Un hombre con un ramo de margaritas amarillas en la mano mirando el culo de una mujer que va delante de él puede resultar bastante ridículo. Menos mal que no me ve nadie.
He preparado una cena exquisita seleccionando lo más fresco del iPod. Y más o menos a los tres cuartos de la botella se le suelta la lengua, se le aflojan los párpados, y me dice: uf, a este paso... como que no estoy para conducir.
-No puedo escatimarle mi hospitalidad a una dama que me obsequia con flores tan hermosas.

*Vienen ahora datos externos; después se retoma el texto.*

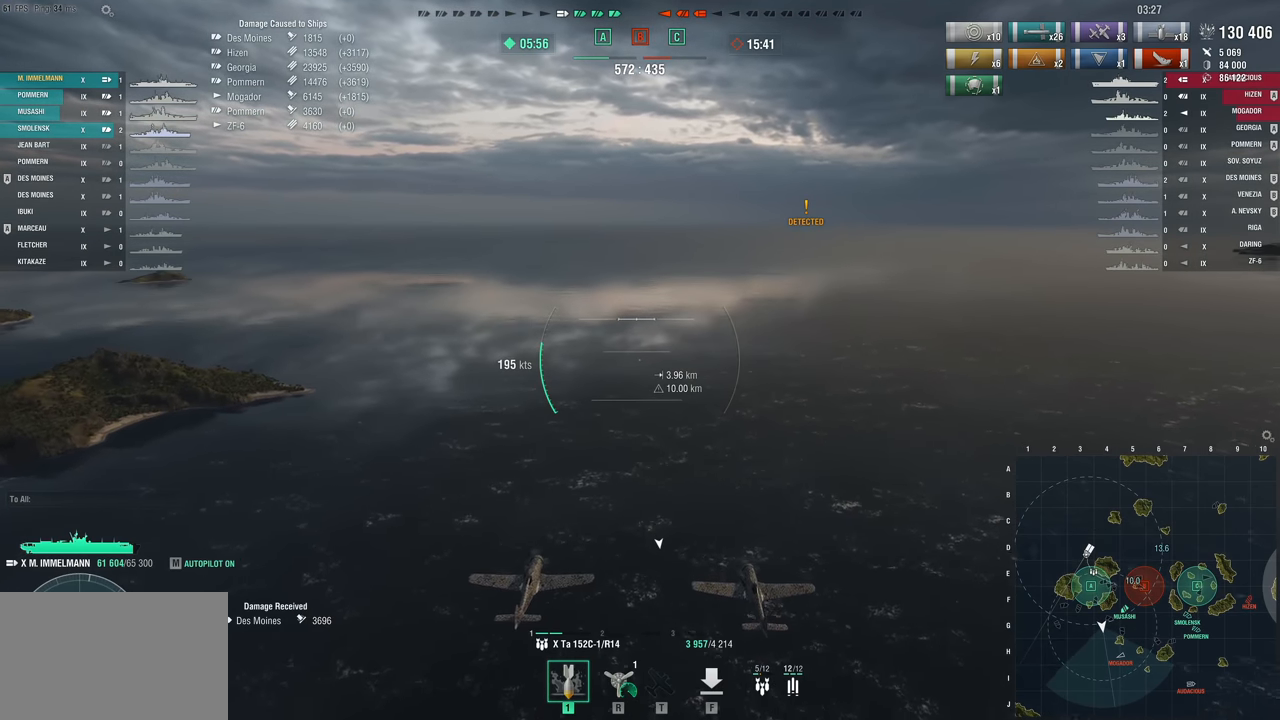
{"keys": [], "mouse_move": "still", "events": []}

Podría haber dicho algo así, porque lo he leído en sitios muy elegantes, y lo he apuntado luego en una libreta que llevo siempre encima a tal efecto, pero me sale sólo un "vale".
Tengo una cama con unas vistas estupendas. Pero le preparo la habitación de invitados.
En el beso de buenas noches lleva una camiseta mía que le está bastante grande, y deja caer otra vez esa sonrisa, la sonrisa de mala. la sonrisa certera. En ella destila la esencia de todas las mujeres que he conocido en mi vida, la esencia de la mujer misma.
Quizá esa esencia habite en las margaritas amarillas.
Pequeñas historias, melodías de insomnio, mensajes en envases de aire, días de tristelicidad...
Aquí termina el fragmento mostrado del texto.